My father looked for a moment like he might break into a laugh. But when he spoke it was in a flat, even tone, as if what he said next was perfectly normal. And who knows, in his warped world, it probably was.

“Sergeant Bronson,” he said, “is a racehorse.”

7

After Jonah left me that note at the party last fall, we started to send e-mails. It was kind of quaint like that. We’d send long meandering updates on life at our respective schools, filled with boatloads of questions at the end for the other to answer. Sometimes an e-mail just full of answers would come back. Other times it was a series of texts, rapid-fire, one after the next.

So, while I went through each friendless day at Forever Friends, my phone would hum with his responses to questions I barely remembered asking.

Orange Soda. No question. It has the most grams of sugar per ounce.

Or:

Are you kidding me? Invisibility! It used to be flying, but then I went through puberty.

Or:

Cinemax at my friend’s house. There was a movie on abouta sorority car wash. It only took five minutes for the first bikini to fall off. I never saw the sequel though. And I’m really concerned about the car wash. Did it stay in business?

Or, as the questions grew more personal:

Brooke, a girl I knew in fourth grade. She was diabetic and she had to carry around a little drink box of apple juice in case her blood sugar got too low. Watching her sip her drink box filled me with the most intense sensation of love I have ever felt. She kissed me under the slide, and then moved a year later. I don’t know where she is now. I’ve never even looked her up. I just want her to exist in fourth grade forever.

And eventually:

I’d like to. Scratch that. I’d LOVE to, but I don’t think I can afford the ticket right now. Don’t worry, though. It will happen soon. So soon! There is no one I would rather see right now. No one.

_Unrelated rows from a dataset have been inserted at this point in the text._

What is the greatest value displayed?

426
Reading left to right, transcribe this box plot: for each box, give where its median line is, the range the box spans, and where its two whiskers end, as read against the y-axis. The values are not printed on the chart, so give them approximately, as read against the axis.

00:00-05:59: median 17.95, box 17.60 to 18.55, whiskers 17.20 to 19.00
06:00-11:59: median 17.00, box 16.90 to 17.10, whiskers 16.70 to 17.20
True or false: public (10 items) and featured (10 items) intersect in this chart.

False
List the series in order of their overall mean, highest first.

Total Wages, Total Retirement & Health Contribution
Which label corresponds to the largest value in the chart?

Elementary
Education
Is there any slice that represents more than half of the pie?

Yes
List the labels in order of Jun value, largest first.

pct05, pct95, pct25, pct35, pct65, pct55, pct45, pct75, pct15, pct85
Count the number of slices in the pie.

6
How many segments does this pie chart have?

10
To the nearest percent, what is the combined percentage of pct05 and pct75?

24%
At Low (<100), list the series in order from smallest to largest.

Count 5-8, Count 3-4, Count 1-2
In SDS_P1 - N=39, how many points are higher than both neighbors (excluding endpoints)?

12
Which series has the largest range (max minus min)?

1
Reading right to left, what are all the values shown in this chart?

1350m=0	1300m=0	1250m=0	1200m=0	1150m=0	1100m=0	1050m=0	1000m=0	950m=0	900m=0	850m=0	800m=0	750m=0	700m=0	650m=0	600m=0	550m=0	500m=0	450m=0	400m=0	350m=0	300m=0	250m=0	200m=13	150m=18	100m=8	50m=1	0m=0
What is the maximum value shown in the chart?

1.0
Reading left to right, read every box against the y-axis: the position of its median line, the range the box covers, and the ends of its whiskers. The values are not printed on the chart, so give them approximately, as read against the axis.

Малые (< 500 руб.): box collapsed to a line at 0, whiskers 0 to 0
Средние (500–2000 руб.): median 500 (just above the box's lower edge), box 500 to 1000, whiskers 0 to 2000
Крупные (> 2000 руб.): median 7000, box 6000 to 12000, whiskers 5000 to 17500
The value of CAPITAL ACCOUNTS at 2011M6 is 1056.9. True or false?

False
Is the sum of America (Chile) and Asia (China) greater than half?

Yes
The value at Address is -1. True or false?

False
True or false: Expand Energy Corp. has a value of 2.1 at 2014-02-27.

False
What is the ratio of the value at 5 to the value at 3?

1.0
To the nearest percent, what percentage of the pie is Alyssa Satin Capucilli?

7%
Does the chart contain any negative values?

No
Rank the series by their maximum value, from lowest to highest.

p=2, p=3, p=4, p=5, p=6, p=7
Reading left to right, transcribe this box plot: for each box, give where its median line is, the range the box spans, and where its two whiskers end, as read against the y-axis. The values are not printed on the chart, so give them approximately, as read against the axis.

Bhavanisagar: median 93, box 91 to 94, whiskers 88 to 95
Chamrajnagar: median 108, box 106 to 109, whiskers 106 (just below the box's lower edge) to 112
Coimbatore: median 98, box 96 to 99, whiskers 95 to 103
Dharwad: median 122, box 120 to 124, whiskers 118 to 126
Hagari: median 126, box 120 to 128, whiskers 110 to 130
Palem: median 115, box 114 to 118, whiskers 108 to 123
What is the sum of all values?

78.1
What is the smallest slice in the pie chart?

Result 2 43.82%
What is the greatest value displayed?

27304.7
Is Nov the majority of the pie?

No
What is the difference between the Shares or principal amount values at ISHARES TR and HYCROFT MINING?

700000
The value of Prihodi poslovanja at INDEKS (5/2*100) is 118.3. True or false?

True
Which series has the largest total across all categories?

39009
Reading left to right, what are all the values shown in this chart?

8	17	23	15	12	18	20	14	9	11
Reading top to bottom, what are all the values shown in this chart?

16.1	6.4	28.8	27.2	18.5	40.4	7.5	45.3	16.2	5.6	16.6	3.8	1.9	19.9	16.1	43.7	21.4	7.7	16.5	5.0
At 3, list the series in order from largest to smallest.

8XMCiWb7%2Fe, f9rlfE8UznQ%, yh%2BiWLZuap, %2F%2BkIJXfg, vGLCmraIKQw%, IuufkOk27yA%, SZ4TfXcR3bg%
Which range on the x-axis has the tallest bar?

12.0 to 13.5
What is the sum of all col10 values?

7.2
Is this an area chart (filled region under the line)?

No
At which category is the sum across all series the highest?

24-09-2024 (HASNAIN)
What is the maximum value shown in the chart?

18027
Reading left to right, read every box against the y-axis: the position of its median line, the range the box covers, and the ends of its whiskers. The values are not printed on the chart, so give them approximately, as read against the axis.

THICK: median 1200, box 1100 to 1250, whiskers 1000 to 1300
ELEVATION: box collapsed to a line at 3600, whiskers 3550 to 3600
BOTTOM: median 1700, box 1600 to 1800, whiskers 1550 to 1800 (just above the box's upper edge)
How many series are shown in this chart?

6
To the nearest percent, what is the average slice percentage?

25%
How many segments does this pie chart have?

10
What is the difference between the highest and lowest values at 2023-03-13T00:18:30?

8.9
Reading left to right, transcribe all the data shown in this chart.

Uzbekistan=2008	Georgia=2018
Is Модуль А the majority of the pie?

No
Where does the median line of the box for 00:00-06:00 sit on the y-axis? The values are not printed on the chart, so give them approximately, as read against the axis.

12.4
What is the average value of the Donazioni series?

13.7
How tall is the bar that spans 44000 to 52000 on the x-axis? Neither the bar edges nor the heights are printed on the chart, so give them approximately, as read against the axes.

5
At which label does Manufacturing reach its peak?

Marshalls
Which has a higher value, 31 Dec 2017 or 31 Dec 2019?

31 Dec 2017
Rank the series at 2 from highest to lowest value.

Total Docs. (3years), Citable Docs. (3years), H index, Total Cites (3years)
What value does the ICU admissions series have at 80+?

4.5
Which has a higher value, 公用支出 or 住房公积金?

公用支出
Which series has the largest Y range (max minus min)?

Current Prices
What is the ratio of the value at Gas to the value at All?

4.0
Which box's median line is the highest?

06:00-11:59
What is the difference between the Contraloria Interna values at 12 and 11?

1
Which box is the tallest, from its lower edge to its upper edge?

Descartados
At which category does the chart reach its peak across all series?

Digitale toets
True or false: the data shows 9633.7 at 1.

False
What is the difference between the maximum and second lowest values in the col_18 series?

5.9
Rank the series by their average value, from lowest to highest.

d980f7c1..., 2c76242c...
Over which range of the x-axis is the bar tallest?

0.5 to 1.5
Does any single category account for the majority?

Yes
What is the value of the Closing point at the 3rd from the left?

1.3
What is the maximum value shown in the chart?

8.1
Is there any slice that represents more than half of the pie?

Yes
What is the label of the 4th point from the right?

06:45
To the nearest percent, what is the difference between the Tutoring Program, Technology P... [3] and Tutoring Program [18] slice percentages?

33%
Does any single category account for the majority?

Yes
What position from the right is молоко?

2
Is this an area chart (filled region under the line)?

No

The more I asked when he was coming to see me, the more I got answers like the one above. They were always positive, full of hope and enthusiasm, but each time, they completely shut down the idea of a visit. At first I thought he wanted to break up, but he didn’t have the guts to tell me. Yet, if anything, his messages got more romantic.

Probably we should just get married. People in religious cults don’t have a monopoly on marrying young. Anyonecan do it. I’m not going to officially ask you yet, but just think about it. Holy Matrimony. With me. Soon.

Til death do us part.

Is that really what he said at the end?

Yes it is.

I have the saved message to prove it.

And I was looking at this message, staring at those very words on my phone, when my father leaned over across the aisle of the airplane and removed the earbud from my ear. The drone of the engines filled the music’s absence, and I was yanked back to the present. A present that included Dad and me on a chartered flight, speeding toward an unplanned horse funeral.